揮刀向前,“迷津渡”散發著刺目的白光,跟斑手中的錫杖狠狠相撞。
“狹霧水音?”宇智波斑記起了這位曾經的對手。他輕蔑一笑,抬起錫杖隨意格擋了一下:“過去的你尚且不是我的對手,
更何況現在的你。”
她繼續揮刀,風聲變成爆鳴,銀色的刀光如織,一時間竟然把六道狀態的宇智波斑壓制地不能向前。
“你是很強,但是……”宇智波斑指揮求道玉砸向水音。
她將之一一格擋,可刀身上卻開始出現寸寸裂痕。終于,刀身崩碎,最后一枚求道玉毫無阻礙地砸向她。

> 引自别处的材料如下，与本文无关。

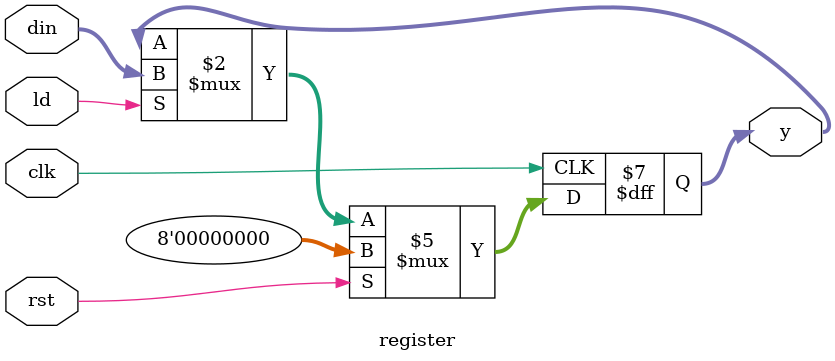
<source format=v>
module register(clk,rst,din,ld,y);
	input clk,rst,ld;
	input [7:0] din;
	output reg [7:0] y;
	always @(posedge clk)
		begin
			if(rst)
				y <= 8'b0;
			else if(ld)
				y <= din;
		end
endmodule

</source>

水音的身體仿佛沒有骨頭一般扭曲,避開了這致命一擊,她松開手,任憑斷刀滑落,同時萬花筒寫輪眼開啟,須佐能乎成型。
宇智波斑眼中露出訝異的神色,然后迎面就被八咫鏡拍了出去。
這一擊傷害不大,但足夠令他惱怒,宇智波斑展開了一面黑色查克拉組成的屏障。
攻守之勢逆轉,手持雙盾的須佐能乎只能勉強擋住宇智波斑的攻擊。
不過水音仍在火上添油:“你是想得到帶土的那只輪回眼吧?真可惜,他已經被佐助的術殺死了哦~”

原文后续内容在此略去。